EXERCISE OBJECTIVE >>
Up to and including the line that contains "frente al trabajo", repeat each line of the data exactly, starting from the first.

PROVIDED INFORMATION >>
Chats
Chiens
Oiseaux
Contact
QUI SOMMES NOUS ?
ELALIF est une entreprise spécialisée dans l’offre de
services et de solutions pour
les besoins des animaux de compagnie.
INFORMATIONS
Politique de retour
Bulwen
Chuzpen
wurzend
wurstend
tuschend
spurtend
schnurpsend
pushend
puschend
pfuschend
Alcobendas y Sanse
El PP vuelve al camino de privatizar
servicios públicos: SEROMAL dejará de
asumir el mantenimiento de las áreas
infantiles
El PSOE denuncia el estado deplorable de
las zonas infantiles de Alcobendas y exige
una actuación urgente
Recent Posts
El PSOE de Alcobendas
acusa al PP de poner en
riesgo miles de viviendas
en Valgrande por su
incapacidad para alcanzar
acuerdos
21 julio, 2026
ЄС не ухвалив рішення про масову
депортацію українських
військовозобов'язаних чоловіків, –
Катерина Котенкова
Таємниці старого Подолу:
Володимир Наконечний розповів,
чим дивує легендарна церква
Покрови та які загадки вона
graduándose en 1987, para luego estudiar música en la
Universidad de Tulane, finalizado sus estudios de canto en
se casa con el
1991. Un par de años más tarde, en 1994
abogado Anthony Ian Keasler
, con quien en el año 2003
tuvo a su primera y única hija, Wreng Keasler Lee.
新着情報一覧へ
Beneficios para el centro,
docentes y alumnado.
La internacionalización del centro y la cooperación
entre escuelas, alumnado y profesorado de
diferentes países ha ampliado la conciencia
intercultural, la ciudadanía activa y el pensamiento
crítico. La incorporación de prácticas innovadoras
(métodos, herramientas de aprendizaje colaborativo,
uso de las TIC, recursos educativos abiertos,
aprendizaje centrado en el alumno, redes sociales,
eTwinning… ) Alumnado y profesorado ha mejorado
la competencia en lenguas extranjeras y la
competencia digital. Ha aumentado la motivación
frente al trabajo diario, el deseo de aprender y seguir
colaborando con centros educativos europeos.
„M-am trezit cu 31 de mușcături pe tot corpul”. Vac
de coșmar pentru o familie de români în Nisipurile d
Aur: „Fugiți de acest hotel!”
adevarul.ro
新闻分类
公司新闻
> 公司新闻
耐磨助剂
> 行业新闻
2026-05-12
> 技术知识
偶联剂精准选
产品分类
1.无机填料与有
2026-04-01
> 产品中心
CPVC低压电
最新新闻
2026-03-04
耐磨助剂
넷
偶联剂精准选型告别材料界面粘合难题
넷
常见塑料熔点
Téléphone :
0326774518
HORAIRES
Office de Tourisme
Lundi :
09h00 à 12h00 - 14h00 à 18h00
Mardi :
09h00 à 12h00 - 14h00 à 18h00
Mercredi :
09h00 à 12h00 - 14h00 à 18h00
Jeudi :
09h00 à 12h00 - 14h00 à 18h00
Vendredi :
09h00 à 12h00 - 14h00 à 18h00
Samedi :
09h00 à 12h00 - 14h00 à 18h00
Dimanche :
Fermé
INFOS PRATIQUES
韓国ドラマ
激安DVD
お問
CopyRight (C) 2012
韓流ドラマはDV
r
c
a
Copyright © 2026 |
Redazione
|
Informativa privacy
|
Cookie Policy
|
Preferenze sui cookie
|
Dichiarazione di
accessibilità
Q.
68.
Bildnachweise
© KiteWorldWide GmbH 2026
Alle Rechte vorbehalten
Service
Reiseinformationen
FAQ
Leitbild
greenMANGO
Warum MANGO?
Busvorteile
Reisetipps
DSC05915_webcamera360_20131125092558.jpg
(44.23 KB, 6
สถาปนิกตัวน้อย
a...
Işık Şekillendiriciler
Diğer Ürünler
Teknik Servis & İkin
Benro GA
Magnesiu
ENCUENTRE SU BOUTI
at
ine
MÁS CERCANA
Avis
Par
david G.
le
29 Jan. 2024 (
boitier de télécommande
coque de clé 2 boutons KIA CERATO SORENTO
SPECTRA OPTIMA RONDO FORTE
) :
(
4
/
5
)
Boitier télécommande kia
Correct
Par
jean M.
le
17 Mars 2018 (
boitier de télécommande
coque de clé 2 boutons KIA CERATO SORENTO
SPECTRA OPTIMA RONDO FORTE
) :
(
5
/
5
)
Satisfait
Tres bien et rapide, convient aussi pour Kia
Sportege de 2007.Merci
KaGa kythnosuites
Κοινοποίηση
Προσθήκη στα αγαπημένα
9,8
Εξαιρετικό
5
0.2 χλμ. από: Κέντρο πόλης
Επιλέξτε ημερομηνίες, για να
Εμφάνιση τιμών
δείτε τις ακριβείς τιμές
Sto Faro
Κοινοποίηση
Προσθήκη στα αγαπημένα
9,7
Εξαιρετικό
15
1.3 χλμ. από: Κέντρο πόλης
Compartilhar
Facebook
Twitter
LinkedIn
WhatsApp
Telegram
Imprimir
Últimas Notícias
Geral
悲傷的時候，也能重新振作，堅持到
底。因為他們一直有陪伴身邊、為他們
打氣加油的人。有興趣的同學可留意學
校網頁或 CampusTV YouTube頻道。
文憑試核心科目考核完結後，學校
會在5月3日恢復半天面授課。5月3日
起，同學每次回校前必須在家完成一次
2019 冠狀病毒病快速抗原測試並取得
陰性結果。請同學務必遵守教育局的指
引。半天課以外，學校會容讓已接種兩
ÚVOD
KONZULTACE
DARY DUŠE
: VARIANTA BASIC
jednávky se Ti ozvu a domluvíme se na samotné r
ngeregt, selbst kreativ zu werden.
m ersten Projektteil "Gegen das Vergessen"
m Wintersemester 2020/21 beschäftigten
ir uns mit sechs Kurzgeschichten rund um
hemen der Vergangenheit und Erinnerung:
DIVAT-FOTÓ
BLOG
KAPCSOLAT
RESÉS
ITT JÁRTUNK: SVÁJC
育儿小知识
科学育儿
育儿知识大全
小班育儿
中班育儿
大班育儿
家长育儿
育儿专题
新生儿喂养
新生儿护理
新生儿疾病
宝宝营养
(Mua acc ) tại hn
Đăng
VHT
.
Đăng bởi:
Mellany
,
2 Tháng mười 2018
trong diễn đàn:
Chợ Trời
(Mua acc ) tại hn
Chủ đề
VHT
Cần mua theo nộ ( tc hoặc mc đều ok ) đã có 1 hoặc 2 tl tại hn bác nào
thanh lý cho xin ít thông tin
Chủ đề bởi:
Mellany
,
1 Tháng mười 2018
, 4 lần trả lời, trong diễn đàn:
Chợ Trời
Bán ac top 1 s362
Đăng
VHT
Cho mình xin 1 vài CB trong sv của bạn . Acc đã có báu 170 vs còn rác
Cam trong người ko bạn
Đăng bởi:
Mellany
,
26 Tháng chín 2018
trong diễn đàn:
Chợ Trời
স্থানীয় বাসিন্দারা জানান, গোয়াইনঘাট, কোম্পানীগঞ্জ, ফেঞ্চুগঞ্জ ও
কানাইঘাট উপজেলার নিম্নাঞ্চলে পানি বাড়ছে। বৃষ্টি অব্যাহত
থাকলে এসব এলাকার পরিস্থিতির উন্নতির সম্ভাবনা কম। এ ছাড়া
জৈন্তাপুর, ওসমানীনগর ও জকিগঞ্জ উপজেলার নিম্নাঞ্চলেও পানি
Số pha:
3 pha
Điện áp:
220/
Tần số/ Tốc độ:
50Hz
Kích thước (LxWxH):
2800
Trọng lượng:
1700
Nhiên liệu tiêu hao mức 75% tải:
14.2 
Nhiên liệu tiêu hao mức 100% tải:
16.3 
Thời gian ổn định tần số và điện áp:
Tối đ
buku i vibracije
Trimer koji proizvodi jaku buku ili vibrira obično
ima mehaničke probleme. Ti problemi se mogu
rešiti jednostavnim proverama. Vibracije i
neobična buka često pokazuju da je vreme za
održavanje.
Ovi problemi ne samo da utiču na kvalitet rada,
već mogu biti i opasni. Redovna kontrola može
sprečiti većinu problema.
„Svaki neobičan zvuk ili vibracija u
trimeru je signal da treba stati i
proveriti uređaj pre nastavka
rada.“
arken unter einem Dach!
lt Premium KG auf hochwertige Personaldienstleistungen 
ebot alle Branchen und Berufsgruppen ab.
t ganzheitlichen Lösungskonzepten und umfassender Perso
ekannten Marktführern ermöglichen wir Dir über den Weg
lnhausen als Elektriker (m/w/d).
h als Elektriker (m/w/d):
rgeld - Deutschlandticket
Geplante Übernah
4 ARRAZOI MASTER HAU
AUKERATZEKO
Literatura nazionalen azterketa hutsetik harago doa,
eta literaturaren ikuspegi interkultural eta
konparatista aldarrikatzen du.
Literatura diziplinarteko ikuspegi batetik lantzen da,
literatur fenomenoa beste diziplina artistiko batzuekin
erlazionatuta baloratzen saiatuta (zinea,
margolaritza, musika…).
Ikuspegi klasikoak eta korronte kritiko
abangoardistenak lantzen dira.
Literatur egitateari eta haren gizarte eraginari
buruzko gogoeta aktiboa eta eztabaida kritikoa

WRITTEN REPLY >>
Chats
Chiens
Oiseaux
Contact
QUI SOMMES NOUS ?
ELALIF est une entreprise spécialisée dans l’offre de
services et de solutions pour
les besoins des animaux de compagnie.
INFORMATIONS
Politique de retour
Bulwen
Chuzpen
wurzend
wurstend
tuschend
spurtend
schnurpsend
pushend
puschend
pfuschend
Alcobendas y Sanse
El PP vuelve al camino de privatizar
servicios públicos: SEROMAL dejará de
asumir el mantenimiento de las áreas
infantiles
El PSOE denuncia el estado deplorable de
las zonas infantiles de Alcobendas y exige
una actuación urgente
Recent Posts
El PSOE de Alcobendas
acusa al PP de poner en
riesgo miles de viviendas
en Valgrande por su
incapacidad para alcanzar
acuerdos
21 julio, 2026
ЄС не ухвалив рішення про масову
депортацію українських
військовозобов'язаних чоловіків, –
Катерина Котенкова
Таємниці старого Подолу:
Володимир Наконечний розповів,
чим дивує легендарна церква
Покрови та які загадки вона
graduándose en 1987, para luego estudiar música en la
Universidad de Tulane, finalizado sus estudios de canto en
se casa con el
1991. Un par de años más tarde, en 1994
abogado Anthony Ian Keasler
, con quien en el año 2003
tuvo a su primera y única hija, Wreng Keasler Lee.
新着情報一覧へ
Beneficios para el centro,
docentes y alumnado.
La internacionalización del centro y la cooperación
entre escuelas, alumnado y profesorado de
diferentes países ha ampliado la conciencia
intercultural, la ciudadanía activa y el pensamiento
crítico. La incorporación de prácticas innovadoras
(métodos, herramientas de aprendizaje colaborativo,
uso de las TIC, recursos educativos abiertos,
aprendizaje centrado en el alumno, redes sociales,
eTwinning… ) Alumnado y profesorado ha mejorado
la competencia en lenguas extranjeras y la
competencia digital. Ha aumentado la motivación
frente al trabajo diario, el deseo de aprender y seguir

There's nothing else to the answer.